Forest Peoples Programme Supporting forest peoples’ rights

Les organes des droits humains des Nations Unies prennent note de la spéculation foncière en masse en Papouasie-Nouvelle-Guinée

14 Avril, 2011

Des données indiquent de façon récurrente que les terres détenues et gérées selon la coutume en Papouasie-Nouvelle-Guinée (PNG) couvrent la vaste majorité de la masse terrestre du pays, 97% étant le chiffre d’ordinaire accepté. Les 3% de terres restantes qui ne sont plus régies par la tradition et la coutume sont généralement dénommées « terres aliénées » et sont soumises à la gestion du Département des terres et de l’aménagement du territoire. Toutefois, derrière ces chiffres remarquables en termes de sécurité foncière se cache une réalité plus sombre. Au cours des 13 derniers mois seulement, près de 10% de la masse terrestre de la Papouasie-Nouvelle-Guinée ont été octroyés sous forme de concessions dans le cadre d’un accord connu sous le nom de « Special Agricultural and Business Leases » (baux agricoles et commerciaux spéciaux) (SABL). En vertu de ces contrats de location, le gouvernement loue des terres coutumières de propriétaires traditionnels et reloue ces mêmes terres, souvent à une partie tierce, ce qui suspend les droits coutumiers aux terres pour la durée du bail.  
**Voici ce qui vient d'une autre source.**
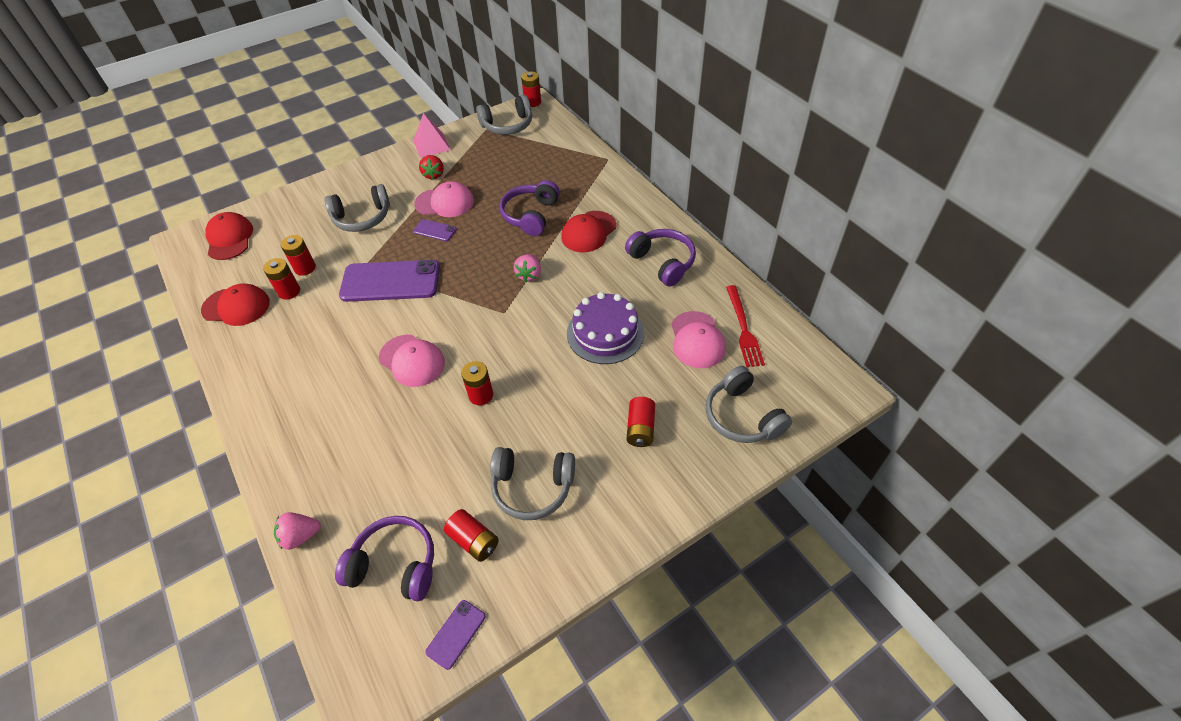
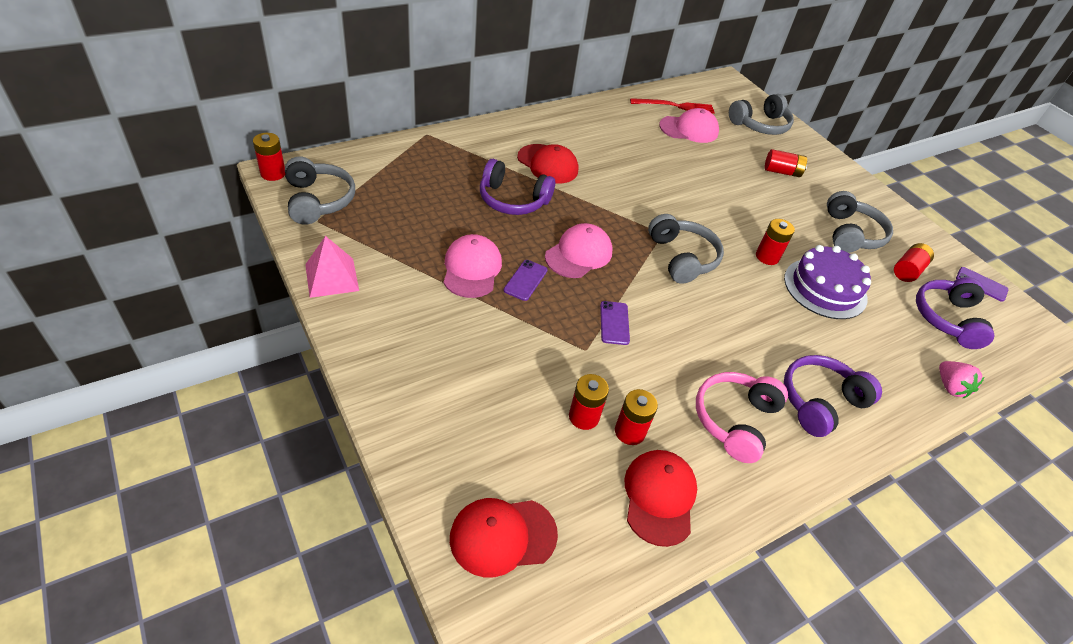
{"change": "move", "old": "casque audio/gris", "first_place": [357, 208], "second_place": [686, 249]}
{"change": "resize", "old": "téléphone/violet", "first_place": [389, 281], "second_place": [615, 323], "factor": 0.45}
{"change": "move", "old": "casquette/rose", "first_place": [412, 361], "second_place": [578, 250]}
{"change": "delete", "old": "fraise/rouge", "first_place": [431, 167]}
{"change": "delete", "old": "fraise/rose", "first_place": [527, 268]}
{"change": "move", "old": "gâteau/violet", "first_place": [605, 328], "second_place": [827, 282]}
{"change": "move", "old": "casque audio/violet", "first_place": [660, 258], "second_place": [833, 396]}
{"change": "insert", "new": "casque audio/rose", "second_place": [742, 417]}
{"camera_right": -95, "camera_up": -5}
Bien que conçus à l’origine pour permettre l’accès des peuples autochtones au capital, l‘augmentation massive de ces baux (la plupart pour une durée renouvelable de 99 ans) représente un anéantissement de facto extraordinaire des droits coutumiers sur les terres et les ressources en Papouasie-Nouvelle-Guinée. L’accès aux tribunaux est difficile pour les communautés autochtones qui souhaitent contester ces baux, mais pour ce qui ont réussi à porter leur affaire devant la justice, des cas de consentement manipulé ou faussement déclaré des propriétaires traditionnels ont été documentés.  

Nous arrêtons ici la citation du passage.